═══ Extracted records

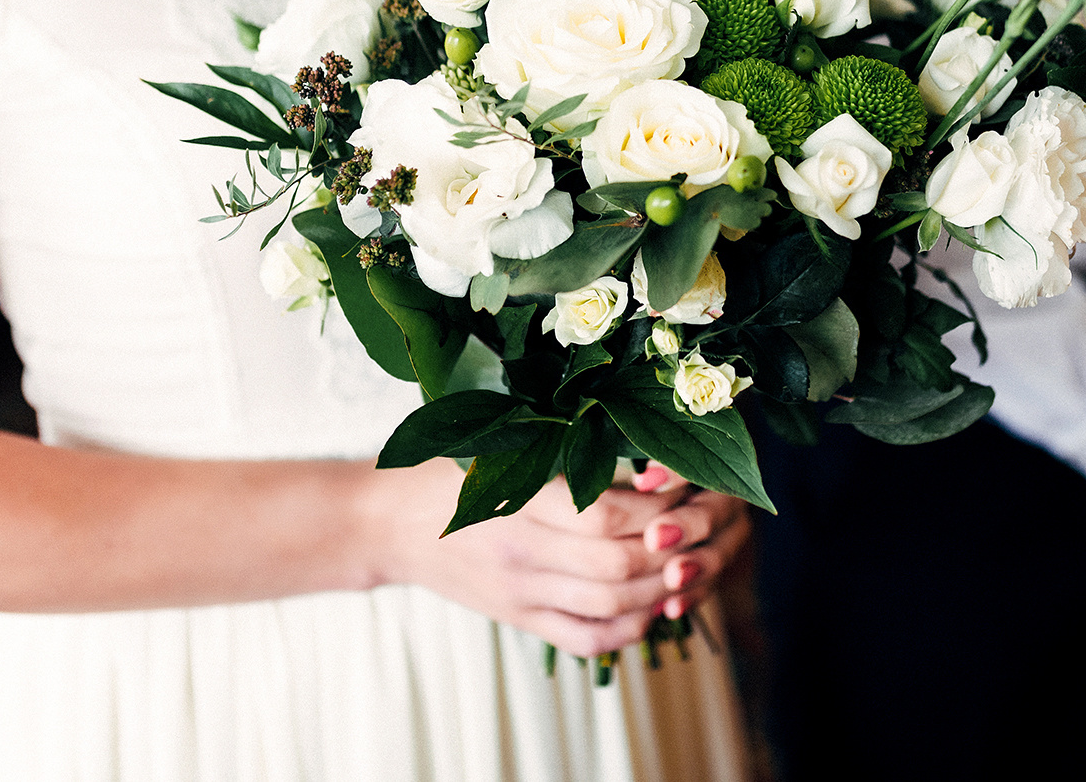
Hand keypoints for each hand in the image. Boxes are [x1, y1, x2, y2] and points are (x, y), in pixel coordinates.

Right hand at [380, 460, 746, 657]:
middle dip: (670, 549)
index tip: (682, 485)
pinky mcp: (519, 618)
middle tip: (696, 524)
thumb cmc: (449, 470)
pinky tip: (651, 605)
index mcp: (518, 500)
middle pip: (618, 566)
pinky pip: (587, 639)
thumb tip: (642, 449)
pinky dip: (631, 629)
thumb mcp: (501, 446)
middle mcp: (521, 553)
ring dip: (661, 589)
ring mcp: (521, 593)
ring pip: (611, 607)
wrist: (388, 523)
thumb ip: (564, 451)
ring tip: (685, 561)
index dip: (657, 507)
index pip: (607, 516)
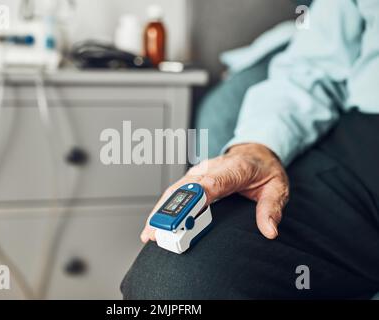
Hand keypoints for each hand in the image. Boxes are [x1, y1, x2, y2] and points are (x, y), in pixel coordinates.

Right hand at [140, 143, 288, 242]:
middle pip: (188, 188)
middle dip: (172, 210)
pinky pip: (175, 192)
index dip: (199, 197)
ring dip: (162, 210)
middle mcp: (213, 168)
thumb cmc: (264, 169)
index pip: (215, 182)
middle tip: (160, 231)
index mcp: (236, 168)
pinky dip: (163, 207)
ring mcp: (200, 171)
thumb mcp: (278, 188)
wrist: (255, 151)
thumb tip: (269, 231)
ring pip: (177, 190)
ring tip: (150, 232)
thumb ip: (272, 209)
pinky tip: (155, 223)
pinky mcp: (193, 177)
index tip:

══════

_What is being asked:_ Your answer should be every line above that contains the word "thumb".

_Answer below:_
thumb cmc: (449, 470)
thumb tip: (642, 449)
thumb mcp: (501, 446)
thumb ip: (564, 451)
thumb cmc: (264, 169)
thumb mcp: (278, 188)
thumb tip: (269, 231)
thumb ip: (272, 209)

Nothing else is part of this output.